The inside of the tube is painted with 2 coats of matt black paint. I didn't spray the inside, instead I bought a can and painted it with a brush. I found a brush with an angled head and long shaft which is designed for painting behind radiators to be ideal for the job.
I put the tube horizontally on some clean polythene sheet on top of my 'workmate' and then I could rotate the tube while I painted the inside with the long brush, this way I didn't scratch the outside finish on the tube.

Focuser A commercial rack and pinion focusser that takes standard 1.25" eyepieces was used.

Primary Mirror Cell and Secondary Spider mount. Beacon Hill Telescopes produce custom built aluminium mirror cells and 4 vane spider mounts at quite reasonable prices.

The Mount
The Dobsonian ALT/AZ mount consists of two bearings:-
The Azimuth Bearing 3 Teflon (PTFE) pads support the rocker box which has an old LP Vinyl Record fixed to the bottom and a central pivot bolt. The Teflon pads are mounted onto a thick hexagonal baseboard directly above 3 Plastic Donut feet which were salvaged from a wooden pallette.

The Altitude Bearings

Two Altitude rings made from thick walled polypropylene pipe are supported by pairs of Teflon Pads. The pads are mounted onto the curved sideboards of the rocker box. I got a friend with a homemade CNC router to cut out the circles in the sideboards.

Dust Caps 'Mop Caps' from our cleanroom at work are freely available and make excellent dust covers for both ends of the telescope tube. They let moisture escape but keep dust out.

Finder Scope
A 7 X 50 finder was obtained from Beacon Hill Telescopes. It is of their own design and uses optics from Binoculars.
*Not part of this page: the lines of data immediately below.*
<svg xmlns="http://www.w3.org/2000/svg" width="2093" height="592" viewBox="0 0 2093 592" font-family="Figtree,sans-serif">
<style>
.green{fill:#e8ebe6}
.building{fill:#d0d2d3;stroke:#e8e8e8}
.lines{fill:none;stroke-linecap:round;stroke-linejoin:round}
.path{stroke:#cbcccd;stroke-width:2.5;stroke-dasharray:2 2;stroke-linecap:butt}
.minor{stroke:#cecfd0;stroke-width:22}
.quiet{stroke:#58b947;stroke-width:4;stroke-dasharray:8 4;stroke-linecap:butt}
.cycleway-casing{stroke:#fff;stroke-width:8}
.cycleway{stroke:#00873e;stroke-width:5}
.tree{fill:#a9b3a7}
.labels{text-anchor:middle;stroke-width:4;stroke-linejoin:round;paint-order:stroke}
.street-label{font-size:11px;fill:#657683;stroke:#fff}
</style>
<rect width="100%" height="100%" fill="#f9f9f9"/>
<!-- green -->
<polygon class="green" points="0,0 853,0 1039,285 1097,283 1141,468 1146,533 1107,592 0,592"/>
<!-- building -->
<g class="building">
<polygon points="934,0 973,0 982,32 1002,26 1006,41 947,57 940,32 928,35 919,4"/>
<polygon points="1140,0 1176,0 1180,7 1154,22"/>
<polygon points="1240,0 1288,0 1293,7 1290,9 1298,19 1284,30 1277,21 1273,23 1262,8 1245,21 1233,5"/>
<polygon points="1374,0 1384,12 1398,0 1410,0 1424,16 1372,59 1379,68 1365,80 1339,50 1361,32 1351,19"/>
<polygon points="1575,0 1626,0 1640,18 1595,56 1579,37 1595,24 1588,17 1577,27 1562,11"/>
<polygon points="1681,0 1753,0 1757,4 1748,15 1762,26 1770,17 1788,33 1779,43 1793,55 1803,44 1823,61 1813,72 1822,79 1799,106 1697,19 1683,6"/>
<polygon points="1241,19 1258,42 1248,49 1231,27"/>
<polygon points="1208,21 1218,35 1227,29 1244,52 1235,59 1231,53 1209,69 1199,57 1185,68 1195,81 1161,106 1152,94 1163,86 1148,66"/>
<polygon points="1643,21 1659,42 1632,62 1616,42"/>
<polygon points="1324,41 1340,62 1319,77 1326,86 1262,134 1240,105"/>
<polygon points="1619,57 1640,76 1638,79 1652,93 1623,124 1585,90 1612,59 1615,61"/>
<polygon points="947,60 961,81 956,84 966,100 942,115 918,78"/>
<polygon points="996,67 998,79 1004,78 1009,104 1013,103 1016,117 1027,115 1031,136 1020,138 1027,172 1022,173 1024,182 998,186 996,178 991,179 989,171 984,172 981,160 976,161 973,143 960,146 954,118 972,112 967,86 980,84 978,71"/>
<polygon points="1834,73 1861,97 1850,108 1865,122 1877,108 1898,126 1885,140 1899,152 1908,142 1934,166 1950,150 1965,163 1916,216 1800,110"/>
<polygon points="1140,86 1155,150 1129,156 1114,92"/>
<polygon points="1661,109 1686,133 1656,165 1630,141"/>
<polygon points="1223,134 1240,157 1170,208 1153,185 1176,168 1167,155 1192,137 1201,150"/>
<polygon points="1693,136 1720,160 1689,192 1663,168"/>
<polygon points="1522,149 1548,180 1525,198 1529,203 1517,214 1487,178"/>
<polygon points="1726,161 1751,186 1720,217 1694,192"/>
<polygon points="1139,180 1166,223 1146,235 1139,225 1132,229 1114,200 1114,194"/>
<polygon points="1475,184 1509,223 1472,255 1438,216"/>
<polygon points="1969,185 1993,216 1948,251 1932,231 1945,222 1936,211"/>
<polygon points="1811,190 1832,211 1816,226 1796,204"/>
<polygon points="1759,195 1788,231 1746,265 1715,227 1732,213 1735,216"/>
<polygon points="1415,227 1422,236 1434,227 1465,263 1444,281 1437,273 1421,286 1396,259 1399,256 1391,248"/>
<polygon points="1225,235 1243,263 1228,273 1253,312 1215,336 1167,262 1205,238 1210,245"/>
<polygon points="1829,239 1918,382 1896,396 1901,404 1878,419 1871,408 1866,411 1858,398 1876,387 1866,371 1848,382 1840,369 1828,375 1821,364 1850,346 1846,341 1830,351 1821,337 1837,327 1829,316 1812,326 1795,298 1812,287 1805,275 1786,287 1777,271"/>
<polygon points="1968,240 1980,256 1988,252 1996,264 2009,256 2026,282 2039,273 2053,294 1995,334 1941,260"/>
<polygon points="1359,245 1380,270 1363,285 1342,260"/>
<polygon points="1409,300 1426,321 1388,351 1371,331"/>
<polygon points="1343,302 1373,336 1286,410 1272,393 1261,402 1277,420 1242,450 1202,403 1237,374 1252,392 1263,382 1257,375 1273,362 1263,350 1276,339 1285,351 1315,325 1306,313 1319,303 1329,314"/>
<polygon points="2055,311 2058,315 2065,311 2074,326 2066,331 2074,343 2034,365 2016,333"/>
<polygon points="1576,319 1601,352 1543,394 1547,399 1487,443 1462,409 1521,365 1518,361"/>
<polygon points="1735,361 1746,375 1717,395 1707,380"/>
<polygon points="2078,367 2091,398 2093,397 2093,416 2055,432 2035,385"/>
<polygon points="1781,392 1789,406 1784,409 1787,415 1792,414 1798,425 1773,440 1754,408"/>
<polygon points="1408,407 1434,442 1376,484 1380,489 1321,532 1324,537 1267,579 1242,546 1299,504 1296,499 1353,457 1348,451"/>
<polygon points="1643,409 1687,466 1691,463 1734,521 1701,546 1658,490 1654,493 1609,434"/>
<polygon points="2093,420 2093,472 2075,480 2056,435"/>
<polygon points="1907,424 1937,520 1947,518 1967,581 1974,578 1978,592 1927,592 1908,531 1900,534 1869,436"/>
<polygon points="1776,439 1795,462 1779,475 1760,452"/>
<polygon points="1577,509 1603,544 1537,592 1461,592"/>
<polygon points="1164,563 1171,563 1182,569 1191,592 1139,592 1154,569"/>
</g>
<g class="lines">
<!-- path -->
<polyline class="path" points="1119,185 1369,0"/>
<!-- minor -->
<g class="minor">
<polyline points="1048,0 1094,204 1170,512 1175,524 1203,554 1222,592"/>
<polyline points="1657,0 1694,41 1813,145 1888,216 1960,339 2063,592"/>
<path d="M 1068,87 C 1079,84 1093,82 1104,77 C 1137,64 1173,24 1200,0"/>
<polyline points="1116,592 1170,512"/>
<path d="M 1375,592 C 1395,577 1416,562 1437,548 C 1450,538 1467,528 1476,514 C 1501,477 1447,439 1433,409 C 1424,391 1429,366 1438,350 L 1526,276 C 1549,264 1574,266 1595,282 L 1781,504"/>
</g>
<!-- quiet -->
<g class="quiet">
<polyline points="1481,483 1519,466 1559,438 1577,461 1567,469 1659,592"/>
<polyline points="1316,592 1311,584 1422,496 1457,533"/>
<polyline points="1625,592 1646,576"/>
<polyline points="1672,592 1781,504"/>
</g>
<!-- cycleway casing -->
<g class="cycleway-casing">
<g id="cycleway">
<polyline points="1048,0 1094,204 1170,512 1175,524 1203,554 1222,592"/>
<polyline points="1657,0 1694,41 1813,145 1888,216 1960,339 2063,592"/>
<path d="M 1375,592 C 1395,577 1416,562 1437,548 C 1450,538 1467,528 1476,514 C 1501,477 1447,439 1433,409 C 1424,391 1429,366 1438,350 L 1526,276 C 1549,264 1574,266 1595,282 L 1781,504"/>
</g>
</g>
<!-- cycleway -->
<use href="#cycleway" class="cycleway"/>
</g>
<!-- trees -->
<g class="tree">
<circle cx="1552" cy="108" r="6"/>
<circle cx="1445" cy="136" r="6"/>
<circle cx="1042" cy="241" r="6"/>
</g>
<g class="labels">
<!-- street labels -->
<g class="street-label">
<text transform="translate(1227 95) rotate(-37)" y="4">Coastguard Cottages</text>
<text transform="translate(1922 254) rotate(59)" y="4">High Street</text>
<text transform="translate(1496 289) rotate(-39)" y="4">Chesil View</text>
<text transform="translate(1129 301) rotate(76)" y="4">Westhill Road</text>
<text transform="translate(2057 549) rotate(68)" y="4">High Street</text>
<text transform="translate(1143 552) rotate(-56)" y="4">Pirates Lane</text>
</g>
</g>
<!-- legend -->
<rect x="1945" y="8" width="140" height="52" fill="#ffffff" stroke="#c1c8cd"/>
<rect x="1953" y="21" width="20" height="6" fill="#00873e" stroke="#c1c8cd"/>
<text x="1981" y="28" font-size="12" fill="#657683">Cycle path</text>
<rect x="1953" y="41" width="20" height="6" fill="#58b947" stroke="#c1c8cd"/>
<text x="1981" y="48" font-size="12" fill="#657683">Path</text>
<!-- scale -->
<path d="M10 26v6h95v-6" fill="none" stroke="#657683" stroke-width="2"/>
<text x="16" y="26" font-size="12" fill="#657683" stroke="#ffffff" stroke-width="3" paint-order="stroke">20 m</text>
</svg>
The finder gives an upside down image, just like the Telescope.

Red Dot Sight
I also fitted a red dot sight to the finder, this was obtained from a local target shooting supplier and is excellent for pointing the telescope in the correct part of the sky, this then allows the finder to be used to find dimmer objects.

My homemade Dobsonian 8.75" f7.4 Telescope.



Future Plans

I plan to add Digital Setting Circles to the Telescope. I am currently looking into the Sky Commander DSCs.
I have a small 12 volt DC Fan to fit to the rear of the mirror cell to speed up the cool down time of the mirror.


Suppliers
If you live in the U.K. I can recommend:-
Beacon Hill Telescopes 112 Mill Road, Cleethorpes, Lincolnshire DN35 8JD U.K.
Tel:01472 692959

Barry Watts can supply just about anything you need to help you build a telescope. Mirror Cells, Spiders, Altitude Rings,Teflon,Finder Scopes and Focusers.



Reference Books
Construction of telescopes is covered in detail in the following books:-

Building Your Own Telescope

Richard Berry
ISBN 0-943396-42-5
Published by William-Bell, Inc. 1994
Details the construction of five astronomical telescopes from 4" to 10" aperture.

The Dobsonian Telescope - A Practical Manual for Building Large Aperture Telescopes
David Kriege & Richard Berry
ISBN 0-943396-55-7
Published by William-Bell, Inc. 1997
Details the construction of modern Truss Tube Dobsonian Telescopes from 14" to 40" aperture.
Also a small section on a modern version of the 8" Dobsonian telescope.


Want to build an Astronomical Telescope?
Then check out these plans for building a Dobson Telescope courtesy of the San Francisco Sidewalk Astronomers.
http://www.sfsidewalkastronomers.org/?page=building-telescopes

Note: Please don't ask me for specific plans for my telescope - I do not have any available - the design depends on what optics (mirrors) you have available or make/buy, I can only refer you to the references above, which will give a determined builder all the information they need.